EXERCISE. When the word "primitives" appears in a line of the data below, list that line.

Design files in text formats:
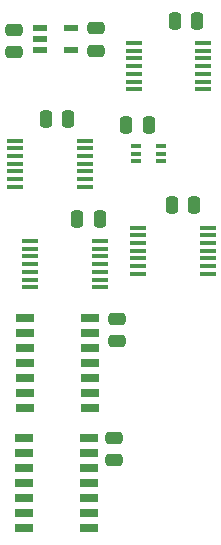
<source format=gtp>
%TF.GenerationSoftware,KiCad,Pcbnew,9.0.2*%
%TF.CreationDate,2025-06-17T09:45:12+02:00*%
%TF.ProjectId,Coprocessor Support,436f7072-6f63-4657-9373-6f7220537570,V0*%
%TF.SameCoordinates,Original*%
%TF.FileFunction,Paste,Top*%
%TF.FilePolarity,Positive*%
%FSLAX46Y46*%
G04 Gerber Fmt 4.6, Leading zero omitted, Abs format (unit mm)*
G04 Created by KiCad (PCBNEW 9.0.2) date 2025-06-17 09:45:12*
%MOMM*%
%LPD*%
G01*
G04 APERTURE LIST*
G04 Aperture macros list*
%AMRoundRect*
0 Rectangle with rounded corners*
0 $1 Rounding radius*
0 $2 $3 $4 $5 $6 $7 $8 $9 X,Y pos of 4 corners*
0 Add a 4 corners polygon primitive as box body*
4,1,4,$2,$3,$4,$5,$6,$7,$8,$9,$2,$3,0*
0 Add four circle primitives for the rounded corners*
1,1,$1+$1,$2,$3*
1,1,$1+$1,$4,$5*
1,1,$1+$1,$6,$7*
1,1,$1+$1,$8,$9*
0 Add four rect primitives between the rounded corners*
20,1,$1+$1,$2,$3,$4,$5,0*
20,1,$1+$1,$4,$5,$6,$7,0*
20,1,$1+$1,$6,$7,$8,$9,0*
20,1,$1+$1,$8,$9,$2,$3,0*%
G04 Aperture macros list end*
%ADD10R,1.475000X0.450000*%
%ADD11RoundRect,0.250000X0.250000X0.475000X-0.250000X0.475000X-0.250000X-0.475000X0.250000X-0.475000X0*%
%ADD12RoundRect,0.250000X-0.475000X0.250000X-0.475000X-0.250000X0.475000X-0.250000X0.475000X0.250000X0*%
%ADD13R,1.550000X0.650000*%
%ADD14R,1.150000X0.600000*%
%ADD15RoundRect,0.250000X0.475000X-0.250000X0.475000X0.250000X-0.475000X0.250000X-0.475000X-0.250000X0*%
%ADD16R,0.875000X0.450000*%
G04 APERTURE END LIST*
D10*
%TO.C,IC3*%
X18940000Y1950000D03*
X18940000Y1300000D03*
X18940000Y650000D03*
X18940000Y0D03*
X18940000Y-650000D03*
X18940000Y-1300000D03*
X18940000Y-1950000D03*
X13064000Y-1950000D03*
X13064000Y-1300000D03*
X13064000Y-650000D03*
X13064000Y0D03*
X13064000Y650000D03*
X13064000Y1300000D03*
X13064000Y1950000D03*
%TD*%
D11*
%TO.C,C3*%
X18460000Y3810000D03*
X16560000Y3810000D03*
%TD*%
D10*
%TO.C,IC2*%
X13445000Y-13671000D03*
X13445000Y-14321000D03*
X13445000Y-14971000D03*
X13445000Y-15621000D03*
X13445000Y-16271000D03*
X13445000Y-16921000D03*
X13445000Y-17571000D03*
X19321000Y-17571000D03*
X19321000Y-16921000D03*
X19321000Y-16271000D03*
X19321000Y-15621000D03*
X19321000Y-14971000D03*
X19321000Y-14321000D03*
X19321000Y-13671000D03*
%TD*%
D11*
%TO.C,C2*%
X18206000Y-11775000D03*
X16306000Y-11775000D03*
%TD*%
D12*
%TO.C,C42*%
X9906000Y3220000D03*
X9906000Y1320000D03*
%TD*%
D13*
%TO.C,IC5*%
X3821000Y-31496000D03*
X3821000Y-32766000D03*
X3821000Y-34036000D03*
X3821000Y-35306000D03*
X3821000Y-36576000D03*
X3821000Y-37846000D03*
X3821000Y-39116000D03*
X9271000Y-39116000D03*
X9271000Y-37846000D03*
X9271000Y-36576000D03*
X9271000Y-35306000D03*
X9271000Y-34036000D03*
X9271000Y-32766000D03*
X9271000Y-31496000D03*
%TD*%
D11*
%TO.C,C15*%
X10205000Y-12954000D03*
X8305000Y-12954000D03*
%TD*%
D14*
%TO.C,IC36*%
X5177000Y3236000D03*
X5177000Y2286000D03*
X5177000Y1336000D03*
X7777000Y1336000D03*
X7777000Y3236000D03*
%TD*%
D12*
%TO.C,C41*%
X2921000Y3093000D03*
X2921000Y1193000D03*
%TD*%
D15*
%TO.C,C14*%
X11684000Y-23286000D03*
X11684000Y-21386000D03*
%TD*%
D13*
%TO.C,IC6*%
X3879000Y-21336000D03*
X3879000Y-22606000D03*
X3879000Y-23876000D03*
X3879000Y-25146000D03*
X3879000Y-26416000D03*
X3879000Y-27686000D03*
X3879000Y-28956000D03*
X9329000Y-28956000D03*
X9329000Y-27686000D03*
X9329000Y-26416000D03*
X9329000Y-25146000D03*
X9329000Y-23876000D03*
X9329000Y-22606000D03*
X9329000Y-21336000D03*
%TD*%
D16*
%TO.C,IC4*%
X13223705Y-6752933D03*
X13223705Y-7402933D03*
X13223705Y-8052933D03*
X15347705Y-8052933D03*
X15347705Y-7402933D03*
X15347705Y-6752933D03*
%TD*%
D11*
%TO.C,C12*%
X14330705Y-4989933D03*
X12430705Y-4989933D03*
%TD*%
%TO.C,C13*%
X7538000Y-4445000D03*
X5638000Y-4445000D03*
%TD*%
D10*
%TO.C,IC7*%
X4301000Y-14814000D03*
X4301000Y-15464000D03*
X4301000Y-16114000D03*
X4301000Y-16764000D03*
X4301000Y-17414000D03*
X4301000Y-18064000D03*
X4301000Y-18714000D03*
X10177000Y-18714000D03*
X10177000Y-18064000D03*
X10177000Y-17414000D03*
X10177000Y-16764000D03*
X10177000Y-16114000D03*
X10177000Y-15464000D03*
X10177000Y-14814000D03*
%TD*%
%TO.C,IC1*%
X3031000Y-6305000D03*
X3031000Y-6955000D03*
X3031000Y-7605000D03*
X3031000Y-8255000D03*
X3031000Y-8905000D03*
X3031000Y-9555000D03*
X3031000Y-10205000D03*
X8907000Y-10205000D03*
X8907000Y-9555000D03*
X8907000Y-8905000D03*
X8907000Y-8255000D03*
X8907000Y-7605000D03*
X8907000Y-6955000D03*
X8907000Y-6305000D03*
%TD*%
D12*
%TO.C,C1*%
X11430000Y-31451000D03*
X11430000Y-33351000D03*
%TD*%
M02*

</source>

TASK SOLUTION.
0 Add four circle primitives for the rounded corners*
0 Add four rect primitives between the rounded corners*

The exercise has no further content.